すると彼女は目を輝かせ、ニコちゃんたちがいる方に向かおうとしたのだが、私は1つ重要なことを思い出し、ゴコちゃんを呼び止める。
「ああそうだゴコちゃん、今日の晩ごはんは辛めの麻婆茄子だけれど、それで大丈夫かな?」
思案顔を浮かべたゴコちゃんがパッと咲いたような笑顔になり、ぴょんぴょんと他の数子ちゃんたち同様、子どもらしい反応をしてくれた。
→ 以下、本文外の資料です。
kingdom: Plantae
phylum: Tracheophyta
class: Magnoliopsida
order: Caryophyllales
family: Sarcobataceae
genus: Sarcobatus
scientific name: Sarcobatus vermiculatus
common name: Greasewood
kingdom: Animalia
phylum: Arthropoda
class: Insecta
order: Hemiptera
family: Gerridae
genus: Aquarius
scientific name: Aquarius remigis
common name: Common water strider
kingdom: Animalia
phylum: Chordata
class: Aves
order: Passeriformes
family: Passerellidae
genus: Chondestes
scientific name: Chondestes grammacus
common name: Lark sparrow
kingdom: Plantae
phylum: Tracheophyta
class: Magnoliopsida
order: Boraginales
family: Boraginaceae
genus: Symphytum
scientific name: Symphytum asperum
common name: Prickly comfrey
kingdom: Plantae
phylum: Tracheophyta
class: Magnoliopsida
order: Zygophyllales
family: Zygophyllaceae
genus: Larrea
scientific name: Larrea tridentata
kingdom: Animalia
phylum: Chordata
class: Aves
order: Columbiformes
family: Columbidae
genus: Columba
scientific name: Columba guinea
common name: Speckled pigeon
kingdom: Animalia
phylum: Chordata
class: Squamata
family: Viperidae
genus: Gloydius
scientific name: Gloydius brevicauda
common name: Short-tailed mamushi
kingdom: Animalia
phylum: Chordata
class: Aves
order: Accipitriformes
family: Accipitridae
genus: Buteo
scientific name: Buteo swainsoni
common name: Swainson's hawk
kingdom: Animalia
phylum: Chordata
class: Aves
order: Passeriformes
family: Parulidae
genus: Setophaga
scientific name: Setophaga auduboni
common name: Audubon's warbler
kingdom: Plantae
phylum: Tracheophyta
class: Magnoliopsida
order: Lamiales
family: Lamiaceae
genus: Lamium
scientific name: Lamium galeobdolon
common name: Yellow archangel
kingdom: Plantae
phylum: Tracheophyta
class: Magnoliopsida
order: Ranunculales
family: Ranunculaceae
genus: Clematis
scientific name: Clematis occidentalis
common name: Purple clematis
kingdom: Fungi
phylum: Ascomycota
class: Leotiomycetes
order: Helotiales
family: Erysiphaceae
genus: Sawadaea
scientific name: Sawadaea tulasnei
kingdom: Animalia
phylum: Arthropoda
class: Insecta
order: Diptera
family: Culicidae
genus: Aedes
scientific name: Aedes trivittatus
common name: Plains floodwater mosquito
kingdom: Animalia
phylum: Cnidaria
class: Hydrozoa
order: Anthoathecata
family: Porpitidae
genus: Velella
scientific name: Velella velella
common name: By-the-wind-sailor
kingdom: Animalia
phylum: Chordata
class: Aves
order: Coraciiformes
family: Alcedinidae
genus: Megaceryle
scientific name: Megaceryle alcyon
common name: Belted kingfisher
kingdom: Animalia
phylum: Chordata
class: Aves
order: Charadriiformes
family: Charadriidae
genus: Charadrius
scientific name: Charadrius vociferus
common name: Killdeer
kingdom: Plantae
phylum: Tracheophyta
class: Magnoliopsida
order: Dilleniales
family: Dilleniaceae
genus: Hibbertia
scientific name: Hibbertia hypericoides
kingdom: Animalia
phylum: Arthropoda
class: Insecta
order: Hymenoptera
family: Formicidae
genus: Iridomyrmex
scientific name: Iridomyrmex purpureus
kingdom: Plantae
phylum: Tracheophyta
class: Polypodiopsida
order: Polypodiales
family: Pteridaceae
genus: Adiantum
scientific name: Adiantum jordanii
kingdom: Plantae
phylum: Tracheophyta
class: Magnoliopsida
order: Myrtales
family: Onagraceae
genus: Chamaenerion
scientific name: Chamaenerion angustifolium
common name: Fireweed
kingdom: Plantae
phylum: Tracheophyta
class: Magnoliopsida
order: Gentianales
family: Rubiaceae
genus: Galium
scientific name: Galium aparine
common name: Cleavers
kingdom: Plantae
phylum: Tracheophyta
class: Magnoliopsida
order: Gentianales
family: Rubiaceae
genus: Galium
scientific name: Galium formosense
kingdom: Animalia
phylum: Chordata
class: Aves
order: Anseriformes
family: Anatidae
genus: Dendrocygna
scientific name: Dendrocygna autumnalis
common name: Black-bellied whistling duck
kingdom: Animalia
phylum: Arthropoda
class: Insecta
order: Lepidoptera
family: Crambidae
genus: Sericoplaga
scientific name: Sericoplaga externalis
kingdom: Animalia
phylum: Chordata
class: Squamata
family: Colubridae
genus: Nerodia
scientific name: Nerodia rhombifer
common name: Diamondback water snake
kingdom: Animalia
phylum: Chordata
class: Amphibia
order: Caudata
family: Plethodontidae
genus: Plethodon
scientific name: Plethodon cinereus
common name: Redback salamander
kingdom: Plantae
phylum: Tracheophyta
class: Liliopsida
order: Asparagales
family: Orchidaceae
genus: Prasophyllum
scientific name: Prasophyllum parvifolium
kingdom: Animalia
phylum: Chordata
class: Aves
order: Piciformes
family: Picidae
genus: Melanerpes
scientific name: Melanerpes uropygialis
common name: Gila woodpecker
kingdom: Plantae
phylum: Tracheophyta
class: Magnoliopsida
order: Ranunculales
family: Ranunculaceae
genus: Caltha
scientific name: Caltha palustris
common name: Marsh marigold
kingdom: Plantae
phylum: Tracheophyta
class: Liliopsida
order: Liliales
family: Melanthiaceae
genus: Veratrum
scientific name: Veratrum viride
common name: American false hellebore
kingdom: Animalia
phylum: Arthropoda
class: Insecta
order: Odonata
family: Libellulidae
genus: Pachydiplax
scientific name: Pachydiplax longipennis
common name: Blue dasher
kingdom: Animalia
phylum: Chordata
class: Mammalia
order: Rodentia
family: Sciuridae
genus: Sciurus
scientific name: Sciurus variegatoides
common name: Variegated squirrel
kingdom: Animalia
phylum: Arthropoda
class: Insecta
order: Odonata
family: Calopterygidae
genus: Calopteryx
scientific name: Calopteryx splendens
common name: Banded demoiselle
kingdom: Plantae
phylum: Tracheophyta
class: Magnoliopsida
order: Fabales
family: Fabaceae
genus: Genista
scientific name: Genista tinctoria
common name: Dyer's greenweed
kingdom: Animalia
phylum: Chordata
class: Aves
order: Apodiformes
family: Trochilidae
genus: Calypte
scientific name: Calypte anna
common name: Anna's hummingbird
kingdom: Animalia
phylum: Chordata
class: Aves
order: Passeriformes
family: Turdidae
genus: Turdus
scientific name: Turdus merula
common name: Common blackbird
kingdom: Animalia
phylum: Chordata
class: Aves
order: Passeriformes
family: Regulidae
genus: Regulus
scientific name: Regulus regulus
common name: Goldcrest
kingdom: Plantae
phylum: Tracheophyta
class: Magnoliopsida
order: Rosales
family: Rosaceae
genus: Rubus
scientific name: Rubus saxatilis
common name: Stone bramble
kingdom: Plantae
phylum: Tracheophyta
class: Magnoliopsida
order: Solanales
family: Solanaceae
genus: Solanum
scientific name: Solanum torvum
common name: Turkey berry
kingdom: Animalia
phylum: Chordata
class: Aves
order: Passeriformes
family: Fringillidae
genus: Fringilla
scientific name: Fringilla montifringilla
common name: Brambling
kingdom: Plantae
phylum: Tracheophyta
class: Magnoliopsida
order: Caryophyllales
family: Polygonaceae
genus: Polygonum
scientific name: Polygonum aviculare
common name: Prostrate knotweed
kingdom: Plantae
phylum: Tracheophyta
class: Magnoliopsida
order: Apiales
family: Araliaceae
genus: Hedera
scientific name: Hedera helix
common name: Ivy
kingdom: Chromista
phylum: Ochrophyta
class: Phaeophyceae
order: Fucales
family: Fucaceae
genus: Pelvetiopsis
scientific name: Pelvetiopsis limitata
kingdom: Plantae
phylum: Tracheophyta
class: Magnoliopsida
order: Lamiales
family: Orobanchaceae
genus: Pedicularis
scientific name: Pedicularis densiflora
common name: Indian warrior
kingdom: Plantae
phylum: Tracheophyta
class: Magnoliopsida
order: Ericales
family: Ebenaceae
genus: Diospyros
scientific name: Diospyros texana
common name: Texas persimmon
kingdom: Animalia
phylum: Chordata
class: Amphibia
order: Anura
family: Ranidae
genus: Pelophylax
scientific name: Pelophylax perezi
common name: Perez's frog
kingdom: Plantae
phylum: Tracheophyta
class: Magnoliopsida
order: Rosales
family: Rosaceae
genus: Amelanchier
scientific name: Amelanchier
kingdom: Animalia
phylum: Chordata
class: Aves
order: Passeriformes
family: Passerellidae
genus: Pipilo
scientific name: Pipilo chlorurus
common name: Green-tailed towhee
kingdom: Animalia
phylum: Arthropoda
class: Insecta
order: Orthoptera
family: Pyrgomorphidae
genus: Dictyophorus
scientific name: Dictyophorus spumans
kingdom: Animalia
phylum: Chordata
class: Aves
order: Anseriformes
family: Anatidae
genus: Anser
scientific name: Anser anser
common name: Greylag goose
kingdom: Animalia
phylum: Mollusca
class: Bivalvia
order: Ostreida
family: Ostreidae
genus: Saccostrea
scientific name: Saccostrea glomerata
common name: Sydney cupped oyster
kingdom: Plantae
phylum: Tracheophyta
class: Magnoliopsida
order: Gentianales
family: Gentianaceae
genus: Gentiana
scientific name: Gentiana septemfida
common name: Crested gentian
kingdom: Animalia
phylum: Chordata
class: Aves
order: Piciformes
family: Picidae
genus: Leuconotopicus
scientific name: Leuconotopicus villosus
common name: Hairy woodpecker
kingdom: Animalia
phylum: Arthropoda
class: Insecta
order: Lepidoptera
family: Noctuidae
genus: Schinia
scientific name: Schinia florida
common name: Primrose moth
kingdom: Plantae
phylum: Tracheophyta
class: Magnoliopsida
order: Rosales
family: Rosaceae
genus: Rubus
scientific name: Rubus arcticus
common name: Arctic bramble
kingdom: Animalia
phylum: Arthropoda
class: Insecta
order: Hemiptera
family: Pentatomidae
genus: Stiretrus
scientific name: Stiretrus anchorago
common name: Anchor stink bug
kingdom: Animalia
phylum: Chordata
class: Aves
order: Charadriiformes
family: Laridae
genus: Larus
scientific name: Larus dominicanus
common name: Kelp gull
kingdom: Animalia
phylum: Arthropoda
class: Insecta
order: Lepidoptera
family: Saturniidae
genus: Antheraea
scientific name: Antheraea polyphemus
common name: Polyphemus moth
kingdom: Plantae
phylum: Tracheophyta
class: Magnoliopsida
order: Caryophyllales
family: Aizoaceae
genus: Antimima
「さすが村長さんです〜、今日はちょうど辛いものが食べたかったんですよ〜。甘いものもいいですけれど〜、やっぱり辛いものを知ってこその甘いものだと思うので〜、あ、プリンがあると尚嬉しいです〜」
晩御飯に喜びながら駆けて行ったゴコちゃんの背中に小さく手を振った後、私はテーブルに突っ伏しているベリルさんに目をやる。
「晩御飯で嬉しいのは油揚げじゃろうが」
それはベリルさんだけではと思うが、口には出さず彼女に微笑みを向ける。
「いや流石ベリルさん、手心を加えていただけるとは実に寛容なお方ですね」
「嫌味はいらん」
「それは失礼。それじゃあ私の勝ちということで」
「ああもうそれで良い。あんまり変なことを頼むでないぞ?」
「それはもう、常識の範囲内で考えていますから心配しないでください」
ぷっくりと頬を膨らませる彼女の頬を押し込み、空気を抜かせて食事の準備をすることを告げ、手間取っているかもしれないから数子ちゃんたちの着替えを見に行ってはどうかと提案する。
「良い、ここにおる。今日はなんだか疲れた」
「そうですか」
私が調理場に足を進めるとベリルさんがついてきており、私は何も言わずに夕食づくりを開始した。